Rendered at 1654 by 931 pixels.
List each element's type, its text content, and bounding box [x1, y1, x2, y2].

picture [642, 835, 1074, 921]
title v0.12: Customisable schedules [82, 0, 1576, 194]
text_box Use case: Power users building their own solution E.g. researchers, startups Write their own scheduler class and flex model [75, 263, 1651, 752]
□ □ □ □ □ □ □
TASK TO COMPLETE –
Turn every line of the items above into a Markdown table with the columns "Row" and "Line", numbering the rows and leaving out blank lines.

RESULT FOR THIS TASK –
| Row | Line |
|---|---|
| 1 | Rendered at 1654 by 931 pixels. |
| 2 | List each element's type, its text content, and bounding box [x1, y1, x2, y2]. |
| 3 | picture [642, 835, 1074, 921] |
| 4 | title v0.12: Customisable schedules [82, 0, 1576, 194] |
| 5 | text_box Use case: Power users building their own solution E.g. researchers, startups Write their own scheduler class and flex model [75, 263, 1651, 752] |